Hungarian Night-O Championships 2010
2010.05.09. 19:10
The Hungarian Night-O Championships were held last night near Ruzsa. Although, the setting was beautiful, I came home very disappointed. In fact, I did an OK race, quite good to my standards, but I was feeling empty. The most exciting minutes of my race were spent analysing the battery status of my lamp. Will it hold on the whole 14,3 km or should I make a pit stop to change the lamp at the public control at 54% of the course. At the end, I opted to stay with what I had (my SILVA 480), and in fact we managed to scrape through the woods. I was very pleased with the lamp after all the disappointment, I had wit her. I finished 15th out of 29 finishers, a massive 27 minutes behind. I had about 15 minutes of mistakes, and I made four larger errors. I fought 85% of my course on my own. I also managed to narrowly edge out some tough competition, like Oszi (7 seconds), Vöcsök and Antal András, by around a minute each.
But OK, this has really been a fairy tale story so far, what has gone wrong?
Last year, I was the course setter for the Night-O Champs. I was widely criticised for courses, that were deemed too tough and long. On the contrary, a few people said, that it was great, it offered really challenging orienteering at last. In fact, that was my plan - to offer some real orienteering.
Yesterday, I didn't get this feeling of real orienteering. The terrain was very straightforward with the usual flat forest. I never liked to run in forests like these. The roads were very fast, even after 100 minutes of running, I was still averaging under 4-minute kms on the roads (btw. I was flying in my INOV-8 X-Talon 212s). It was almost always faster to go around on roads, than going over the forest. This made the race very easy, even for a very bad night runner, like me. The terrain and the course didn't give me the challenges I was looking for, so I had to look for them elsewhere. That's why, I was thinking a lot about my lamp, of my shape and form (whether it will last) and also that's why I went over some rough forest a couple of times, just to give myself some mental challenge. To be honest, it was boring. Obviously, I can't remember the last time, I was this bored during a serious orienteering course.

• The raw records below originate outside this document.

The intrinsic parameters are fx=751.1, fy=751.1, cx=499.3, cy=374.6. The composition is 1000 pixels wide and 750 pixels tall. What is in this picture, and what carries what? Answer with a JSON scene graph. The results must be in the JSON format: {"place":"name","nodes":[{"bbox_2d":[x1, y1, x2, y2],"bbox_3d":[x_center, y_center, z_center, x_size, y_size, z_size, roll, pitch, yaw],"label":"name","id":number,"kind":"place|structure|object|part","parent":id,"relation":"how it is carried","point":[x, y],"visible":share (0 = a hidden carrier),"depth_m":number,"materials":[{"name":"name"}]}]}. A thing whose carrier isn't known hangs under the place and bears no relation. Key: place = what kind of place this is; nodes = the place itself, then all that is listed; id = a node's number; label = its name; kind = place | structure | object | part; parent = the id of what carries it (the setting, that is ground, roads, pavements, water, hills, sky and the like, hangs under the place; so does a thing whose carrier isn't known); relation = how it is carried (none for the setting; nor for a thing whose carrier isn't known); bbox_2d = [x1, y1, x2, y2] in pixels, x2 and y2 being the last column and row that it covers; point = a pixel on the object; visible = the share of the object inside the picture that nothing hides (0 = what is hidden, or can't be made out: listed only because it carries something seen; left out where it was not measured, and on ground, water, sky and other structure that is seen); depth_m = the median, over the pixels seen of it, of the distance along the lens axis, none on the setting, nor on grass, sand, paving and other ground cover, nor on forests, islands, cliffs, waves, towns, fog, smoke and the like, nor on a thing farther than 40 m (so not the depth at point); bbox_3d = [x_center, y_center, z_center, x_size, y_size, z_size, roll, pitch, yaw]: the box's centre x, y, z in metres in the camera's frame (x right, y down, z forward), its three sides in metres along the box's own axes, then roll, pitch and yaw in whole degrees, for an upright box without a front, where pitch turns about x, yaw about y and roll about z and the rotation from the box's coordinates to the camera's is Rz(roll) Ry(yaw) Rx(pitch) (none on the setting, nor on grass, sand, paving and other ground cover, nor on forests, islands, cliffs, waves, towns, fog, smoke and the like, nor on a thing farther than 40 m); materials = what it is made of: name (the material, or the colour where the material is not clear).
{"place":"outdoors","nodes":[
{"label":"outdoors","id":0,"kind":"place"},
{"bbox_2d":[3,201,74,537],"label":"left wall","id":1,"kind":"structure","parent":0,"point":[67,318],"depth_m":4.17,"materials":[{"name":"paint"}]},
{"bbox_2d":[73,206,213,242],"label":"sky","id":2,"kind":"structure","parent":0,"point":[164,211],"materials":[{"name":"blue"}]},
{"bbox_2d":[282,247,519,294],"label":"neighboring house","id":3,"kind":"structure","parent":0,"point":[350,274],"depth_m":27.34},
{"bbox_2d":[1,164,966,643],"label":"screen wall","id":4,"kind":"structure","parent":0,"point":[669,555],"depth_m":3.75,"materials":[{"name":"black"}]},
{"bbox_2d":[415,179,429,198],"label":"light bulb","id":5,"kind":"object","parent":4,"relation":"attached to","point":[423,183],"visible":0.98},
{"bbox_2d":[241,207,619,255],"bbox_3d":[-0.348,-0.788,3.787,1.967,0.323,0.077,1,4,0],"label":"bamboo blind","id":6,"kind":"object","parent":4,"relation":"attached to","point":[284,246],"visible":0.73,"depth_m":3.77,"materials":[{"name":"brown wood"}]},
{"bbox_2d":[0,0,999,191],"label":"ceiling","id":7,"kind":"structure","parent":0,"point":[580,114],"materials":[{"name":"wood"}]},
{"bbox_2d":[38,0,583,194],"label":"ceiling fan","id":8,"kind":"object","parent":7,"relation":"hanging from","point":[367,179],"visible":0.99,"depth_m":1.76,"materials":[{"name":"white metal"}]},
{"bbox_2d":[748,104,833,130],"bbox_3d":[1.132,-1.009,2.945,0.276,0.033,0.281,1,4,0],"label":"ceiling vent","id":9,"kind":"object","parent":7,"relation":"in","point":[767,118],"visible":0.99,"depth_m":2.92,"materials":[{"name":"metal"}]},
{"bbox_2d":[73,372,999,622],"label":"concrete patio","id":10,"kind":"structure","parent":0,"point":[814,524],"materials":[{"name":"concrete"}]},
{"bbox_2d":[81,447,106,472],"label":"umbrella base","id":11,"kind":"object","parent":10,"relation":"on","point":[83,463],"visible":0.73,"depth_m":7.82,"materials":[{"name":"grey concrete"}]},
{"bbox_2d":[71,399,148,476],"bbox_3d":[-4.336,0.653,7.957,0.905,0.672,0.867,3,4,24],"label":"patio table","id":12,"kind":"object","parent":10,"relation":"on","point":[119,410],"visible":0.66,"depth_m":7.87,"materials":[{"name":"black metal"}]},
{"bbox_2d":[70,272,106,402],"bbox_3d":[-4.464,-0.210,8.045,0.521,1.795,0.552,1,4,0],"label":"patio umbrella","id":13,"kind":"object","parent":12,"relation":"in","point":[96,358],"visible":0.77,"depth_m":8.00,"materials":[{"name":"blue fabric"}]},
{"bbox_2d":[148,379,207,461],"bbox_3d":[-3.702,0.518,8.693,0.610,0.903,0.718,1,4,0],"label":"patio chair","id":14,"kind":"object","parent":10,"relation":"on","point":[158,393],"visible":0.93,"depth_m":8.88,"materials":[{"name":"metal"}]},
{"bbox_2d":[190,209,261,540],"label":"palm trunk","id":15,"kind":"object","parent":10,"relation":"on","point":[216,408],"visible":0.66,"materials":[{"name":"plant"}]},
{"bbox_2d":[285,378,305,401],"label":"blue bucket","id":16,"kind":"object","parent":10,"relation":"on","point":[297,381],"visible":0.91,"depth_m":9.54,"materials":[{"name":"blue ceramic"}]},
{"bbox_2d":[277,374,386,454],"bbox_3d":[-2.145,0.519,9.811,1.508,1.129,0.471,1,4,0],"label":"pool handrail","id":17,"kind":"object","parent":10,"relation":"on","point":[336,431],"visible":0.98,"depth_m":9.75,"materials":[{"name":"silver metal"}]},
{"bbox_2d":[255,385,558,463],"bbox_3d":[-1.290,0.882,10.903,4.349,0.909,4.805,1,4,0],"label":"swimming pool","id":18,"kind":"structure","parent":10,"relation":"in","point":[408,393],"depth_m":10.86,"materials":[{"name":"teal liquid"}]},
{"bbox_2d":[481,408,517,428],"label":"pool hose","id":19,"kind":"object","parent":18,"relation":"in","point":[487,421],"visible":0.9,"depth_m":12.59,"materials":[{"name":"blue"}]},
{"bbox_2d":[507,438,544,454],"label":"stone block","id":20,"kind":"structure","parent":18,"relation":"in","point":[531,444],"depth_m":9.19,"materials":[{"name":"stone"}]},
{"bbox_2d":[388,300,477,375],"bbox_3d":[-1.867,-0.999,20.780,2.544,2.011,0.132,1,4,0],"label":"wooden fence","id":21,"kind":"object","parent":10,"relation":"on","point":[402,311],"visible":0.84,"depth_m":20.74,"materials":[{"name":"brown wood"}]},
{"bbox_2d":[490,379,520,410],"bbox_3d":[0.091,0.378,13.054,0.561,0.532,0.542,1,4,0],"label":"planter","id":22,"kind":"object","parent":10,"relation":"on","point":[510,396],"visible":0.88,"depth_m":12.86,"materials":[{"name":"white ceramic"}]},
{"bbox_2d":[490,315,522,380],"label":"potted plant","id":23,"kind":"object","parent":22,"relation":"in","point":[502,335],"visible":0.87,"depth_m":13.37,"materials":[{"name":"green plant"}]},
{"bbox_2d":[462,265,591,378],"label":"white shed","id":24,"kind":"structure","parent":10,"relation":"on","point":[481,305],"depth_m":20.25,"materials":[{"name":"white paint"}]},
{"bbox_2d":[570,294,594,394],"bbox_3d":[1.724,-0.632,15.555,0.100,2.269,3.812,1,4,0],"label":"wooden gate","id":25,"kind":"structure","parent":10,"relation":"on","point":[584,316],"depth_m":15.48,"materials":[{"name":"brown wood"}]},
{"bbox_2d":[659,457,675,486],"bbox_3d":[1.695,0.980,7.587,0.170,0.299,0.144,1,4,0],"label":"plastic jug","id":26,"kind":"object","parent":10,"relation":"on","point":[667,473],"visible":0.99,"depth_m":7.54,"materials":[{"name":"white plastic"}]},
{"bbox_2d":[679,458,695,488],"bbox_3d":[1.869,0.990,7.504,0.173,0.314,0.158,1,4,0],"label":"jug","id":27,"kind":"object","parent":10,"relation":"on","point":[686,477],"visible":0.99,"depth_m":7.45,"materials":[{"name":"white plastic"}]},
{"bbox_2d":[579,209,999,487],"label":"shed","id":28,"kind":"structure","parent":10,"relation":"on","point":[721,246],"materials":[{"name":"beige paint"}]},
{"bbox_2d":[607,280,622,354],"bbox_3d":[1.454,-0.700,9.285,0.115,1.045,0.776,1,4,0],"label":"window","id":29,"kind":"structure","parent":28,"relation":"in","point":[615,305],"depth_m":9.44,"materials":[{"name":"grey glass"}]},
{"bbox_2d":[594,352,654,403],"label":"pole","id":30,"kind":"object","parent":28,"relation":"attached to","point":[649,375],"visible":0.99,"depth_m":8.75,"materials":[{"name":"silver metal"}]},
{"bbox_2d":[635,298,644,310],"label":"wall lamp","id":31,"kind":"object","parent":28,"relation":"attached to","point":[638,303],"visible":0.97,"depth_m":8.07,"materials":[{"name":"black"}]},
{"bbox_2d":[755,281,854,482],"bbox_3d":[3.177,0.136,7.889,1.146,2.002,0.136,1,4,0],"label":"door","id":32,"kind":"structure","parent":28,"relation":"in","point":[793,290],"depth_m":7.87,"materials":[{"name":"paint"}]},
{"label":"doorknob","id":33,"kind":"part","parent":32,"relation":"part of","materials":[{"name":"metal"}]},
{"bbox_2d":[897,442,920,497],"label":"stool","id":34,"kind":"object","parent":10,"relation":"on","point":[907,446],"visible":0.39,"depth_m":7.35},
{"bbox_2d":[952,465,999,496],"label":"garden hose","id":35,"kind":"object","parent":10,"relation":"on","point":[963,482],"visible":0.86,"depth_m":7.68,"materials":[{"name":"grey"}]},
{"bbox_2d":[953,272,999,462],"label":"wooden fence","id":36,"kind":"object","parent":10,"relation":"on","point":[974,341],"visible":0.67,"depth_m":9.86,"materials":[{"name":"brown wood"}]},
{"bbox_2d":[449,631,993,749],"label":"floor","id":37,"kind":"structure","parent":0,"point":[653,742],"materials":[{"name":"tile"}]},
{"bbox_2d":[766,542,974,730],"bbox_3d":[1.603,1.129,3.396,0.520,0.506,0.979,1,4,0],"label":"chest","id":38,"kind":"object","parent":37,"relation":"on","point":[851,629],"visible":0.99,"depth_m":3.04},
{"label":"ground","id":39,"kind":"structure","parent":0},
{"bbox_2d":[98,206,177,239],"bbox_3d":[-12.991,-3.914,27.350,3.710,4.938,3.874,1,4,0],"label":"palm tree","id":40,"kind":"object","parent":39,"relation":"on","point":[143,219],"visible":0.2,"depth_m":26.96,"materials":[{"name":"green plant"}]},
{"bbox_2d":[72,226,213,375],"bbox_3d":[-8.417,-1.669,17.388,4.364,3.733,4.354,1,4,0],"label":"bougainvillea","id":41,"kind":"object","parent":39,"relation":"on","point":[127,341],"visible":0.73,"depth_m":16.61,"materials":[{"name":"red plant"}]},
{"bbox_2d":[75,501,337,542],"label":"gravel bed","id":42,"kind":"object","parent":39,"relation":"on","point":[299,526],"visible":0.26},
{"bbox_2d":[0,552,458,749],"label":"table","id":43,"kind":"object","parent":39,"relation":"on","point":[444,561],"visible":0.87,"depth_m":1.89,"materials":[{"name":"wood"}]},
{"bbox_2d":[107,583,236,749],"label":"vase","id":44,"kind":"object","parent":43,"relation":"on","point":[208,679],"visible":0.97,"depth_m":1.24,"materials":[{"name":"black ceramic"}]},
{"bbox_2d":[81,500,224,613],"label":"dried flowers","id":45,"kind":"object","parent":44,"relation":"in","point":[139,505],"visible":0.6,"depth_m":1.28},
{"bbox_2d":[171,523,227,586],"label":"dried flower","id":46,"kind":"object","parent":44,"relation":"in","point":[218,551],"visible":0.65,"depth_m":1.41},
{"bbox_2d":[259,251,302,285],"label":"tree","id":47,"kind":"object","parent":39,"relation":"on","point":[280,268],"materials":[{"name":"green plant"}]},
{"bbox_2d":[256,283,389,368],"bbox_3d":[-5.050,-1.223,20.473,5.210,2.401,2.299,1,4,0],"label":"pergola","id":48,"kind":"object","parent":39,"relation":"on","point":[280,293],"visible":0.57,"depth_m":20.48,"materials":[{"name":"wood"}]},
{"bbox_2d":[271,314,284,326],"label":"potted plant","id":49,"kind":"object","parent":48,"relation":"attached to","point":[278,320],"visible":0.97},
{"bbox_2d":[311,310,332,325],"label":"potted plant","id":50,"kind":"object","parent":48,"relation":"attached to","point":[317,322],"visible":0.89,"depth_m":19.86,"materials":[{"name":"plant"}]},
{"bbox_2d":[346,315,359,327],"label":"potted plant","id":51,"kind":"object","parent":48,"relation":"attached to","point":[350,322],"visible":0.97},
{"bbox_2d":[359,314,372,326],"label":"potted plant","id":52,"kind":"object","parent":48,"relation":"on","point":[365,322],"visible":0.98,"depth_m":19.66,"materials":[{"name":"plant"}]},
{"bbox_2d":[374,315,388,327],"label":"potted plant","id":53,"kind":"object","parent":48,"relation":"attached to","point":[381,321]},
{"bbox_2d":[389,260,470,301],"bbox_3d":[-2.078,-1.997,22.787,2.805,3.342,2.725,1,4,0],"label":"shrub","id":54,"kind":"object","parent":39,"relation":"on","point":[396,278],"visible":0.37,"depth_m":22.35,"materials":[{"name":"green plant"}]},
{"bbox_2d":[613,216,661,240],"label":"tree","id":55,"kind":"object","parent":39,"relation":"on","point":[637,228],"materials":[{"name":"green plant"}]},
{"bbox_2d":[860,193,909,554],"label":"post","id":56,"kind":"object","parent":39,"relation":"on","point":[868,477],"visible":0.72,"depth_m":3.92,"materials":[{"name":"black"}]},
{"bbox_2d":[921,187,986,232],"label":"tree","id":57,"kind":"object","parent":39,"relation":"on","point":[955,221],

So what was the problem? In my mind, course setting was a bigger problem, than the terrain itself. I have never planned a competition course on such flat terrain, and even last night, I wasn't sure, whether an improvement was possible or not, but now I have a very clear vision about it. Yes, it can be improved. By a lot.
The problem with courses in the plains in Hungary is that we get very much the same all the time. This means mostly middle-length legs, with no change of tempo. You are just grinding and grinding and grinding... and then you finish. Boring. So how is it possible to improve all this stuff?
- break the rhythm! Use very short legs (2-3-4 after each other) + very long legs (up to 3 kms).
- use as difficult control locations as possible. Forget about white forests and think of green, more than ever! This map would have offered some great possibilities for hidden controls, but it just never happened really.
- use more, than 36 controls for a course! For God's sake, we just simply cannot afford courses like the Ultra-long Champs, with 27 kms and 30 controls. The Federation has SI-chips, that are capable of registering 50 controls. For certain championships, we would be more than happy to hire them for M21E for no price, if it results in better courses!
- last year, some of the courses were gaffled. This year, I seriously lacked gaffling, on a terrain, where gaffling would have not made any compromise to the courses. On the present course, I would have made it something like this: S-3 (straight), 4-11 (gaffle AB), 11-16 (gaffle CD), 16-20 (straight), 20-24 (gaffle AB), 24-28 (gaffle CD), 28-F (straight). Right now, we have some terrific GPS-coverage from for example the Norwegian Night-O Champs, from which we can and must learn! I consider myself a course setter, who is working with a really wide set of ideas, but I always get some great inspiration from races like these!
In general, I'm very far from being satisfied with Hungarian competitions. My biggest problem is with middle distance races. Most course setters are by no means aware of what middle distance means. It is very far from a 35-minute orienteering course. For example, this year we had a middle distance race in the streets of a flat town! I wouldn't even call it sprint orienteering, as it was that straightforward! I'm hoping to make a change of how Hungarian course-setters see this. I'm also hoping, that at least the Middle distance Championships will make it to a high quality event in the long-term.
Because this Night-O course was anything, but high quality.